PROBLEM DETAILS: Please keep to the lines below from the one with "X264580Y346760D03*" through the one with "X357632Y367030D03*", and restate them word for word, ends included.

RECORDS TO PROCESS:
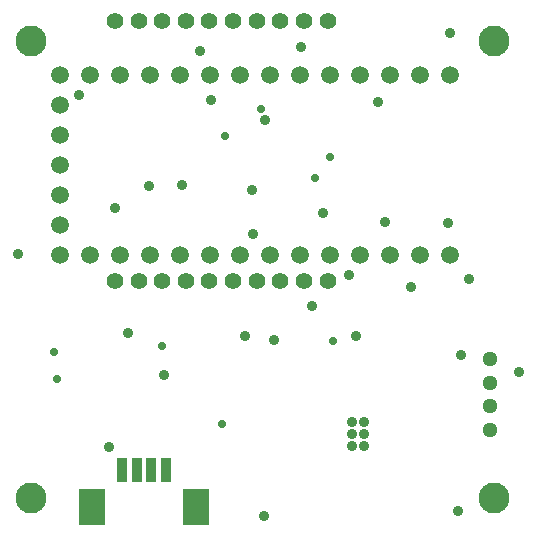
<source format=gbr>
G04 EAGLE Gerber RS-274X export*
G75*
%MOMM*%
%FSLAX34Y34*%
%LPD*%
%INSoldermask Bottom*%
%IPPOS*%
%AMOC8*
5,1,8,0,0,1.08239X$1,22.5*%
G01*
%ADD10C,2.627000*%
%ADD11C,1.516888*%
%ADD12C,1.397000*%
%ADD13C,1.279000*%
%ADD14R,0.927000X2.127000*%
%ADD15R,2.227000X3.127000*%
%ADD16C,0.881000*%
%ADD17C,0.731000*%


D10*
X606040Y-11680D03*
X213960Y-11680D03*
X606040Y375320D03*
X213960Y375320D03*
D11*
X569380Y194360D03*
X543980Y194360D03*
X518580Y194360D03*
X493180Y194360D03*
X467780Y194360D03*
X442380Y194360D03*
X416980Y194360D03*
X391580Y194360D03*
X366180Y194360D03*
X340780Y194360D03*
X315380Y194360D03*
X289980Y194360D03*
X264580Y194360D03*
X239180Y194360D03*
X239180Y219760D03*
X239180Y245160D03*
X239180Y270560D03*
X239180Y295960D03*
X239180Y321360D03*
X239180Y346760D03*
X264580Y346760D03*
X289980Y346760D03*
X315380Y346760D03*
X340780Y346760D03*
X366180Y346760D03*
X391580Y346760D03*
X416980Y346760D03*
X442380Y346760D03*
X467780Y346760D03*
X493180Y346760D03*
X518580Y346760D03*
X543980Y346760D03*
X569380Y346760D03*
D12*
X285290Y172070D03*
X305290Y172070D03*
X325290Y172070D03*
X345290Y172070D03*
X365290Y172070D03*
X385290Y172070D03*
X405290Y172070D03*
X425290Y172070D03*
X445290Y172070D03*
X465290Y172070D03*
X465290Y392070D03*
X445290Y392070D03*
X425290Y392070D03*
X405290Y392070D03*
X385290Y392070D03*
X365290Y392070D03*
X345290Y392070D03*
X325290Y392070D03*
X305290Y392070D03*
X285290Y392070D03*
D13*
X603250Y66200D03*
X603250Y46200D03*
X603250Y86200D03*
X603250Y106200D03*
D14*
X328630Y12300D03*
X316130Y12300D03*
X303630Y12300D03*
X291130Y12300D03*
D15*
X353630Y-18950D03*
X266130Y-18950D03*
D16*
X279908Y31496D03*
X296164Y127762D03*
X285242Y233680D03*
X203200Y195072D03*
X254508Y329946D03*
X357632Y367030D03*
X367030Y325628D03*
X412242Y308610D03*
X342138Y253238D03*
X402590Y212344D03*
X461264Y230124D03*
X401066Y249428D03*
X566928Y220980D03*
X508000Y323596D03*
X513842Y222250D03*
X483870Y177292D03*
X451866Y150876D03*
X419862Y122428D03*
X489712Y125222D03*
X535686Y167386D03*
X575818Y-22606D03*
X627126Y94996D03*
X584708Y173482D03*
X442722Y370332D03*
X486330Y42975D03*
X486330Y53135D03*
X496490Y32815D03*
X496490Y42975D03*
X496490Y53135D03*
X395732Y125984D03*
X578104Y109474D03*
D17*
X233680Y111760D03*
X454660Y259080D03*
D16*
X486330Y32815D03*
X568706Y382016D03*
X411226Y-26924D03*
X314452Y252730D03*
X327152Y92710D03*
D17*
X236220Y88900D03*
X408940Y317500D03*
X375920Y50800D03*
X325120Y116840D03*
X470098Y121722D03*
X378460Y294640D03*
X467360Y276860D03*
M02*

</source>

ANSWER:
X264580Y346760D03*
X289980Y346760D03*
X315380Y346760D03*
X340780Y346760D03*
X366180Y346760D03*
X391580Y346760D03*
X416980Y346760D03*
X442380Y346760D03*
X467780Y346760D03*
X493180Y346760D03*
X518580Y346760D03*
X543980Y346760D03*
X569380Y346760D03*
D12*
X285290Y172070D03*
X305290Y172070D03*
X325290Y172070D03*
X345290Y172070D03*
X365290Y172070D03*
X385290Y172070D03*
X405290Y172070D03*
X425290Y172070D03*
X445290Y172070D03*
X465290Y172070D03*
X465290Y392070D03*
X445290Y392070D03*
X425290Y392070D03*
X405290Y392070D03*
X385290Y392070D03*
X365290Y392070D03*
X345290Y392070D03*
X325290Y392070D03*
X305290Y392070D03*
X285290Y392070D03*
D13*
X603250Y66200D03*
X603250Y46200D03*
X603250Y86200D03*
X603250Y106200D03*
D14*
X328630Y12300D03*
X316130Y12300D03*
X303630Y12300D03*
X291130Y12300D03*
D15*
X353630Y-18950D03*
X266130Y-18950D03*
D16*
X279908Y31496D03*
X296164Y127762D03*
X285242Y233680D03*
X203200Y195072D03*
X254508Y329946D03*
X357632Y367030D03*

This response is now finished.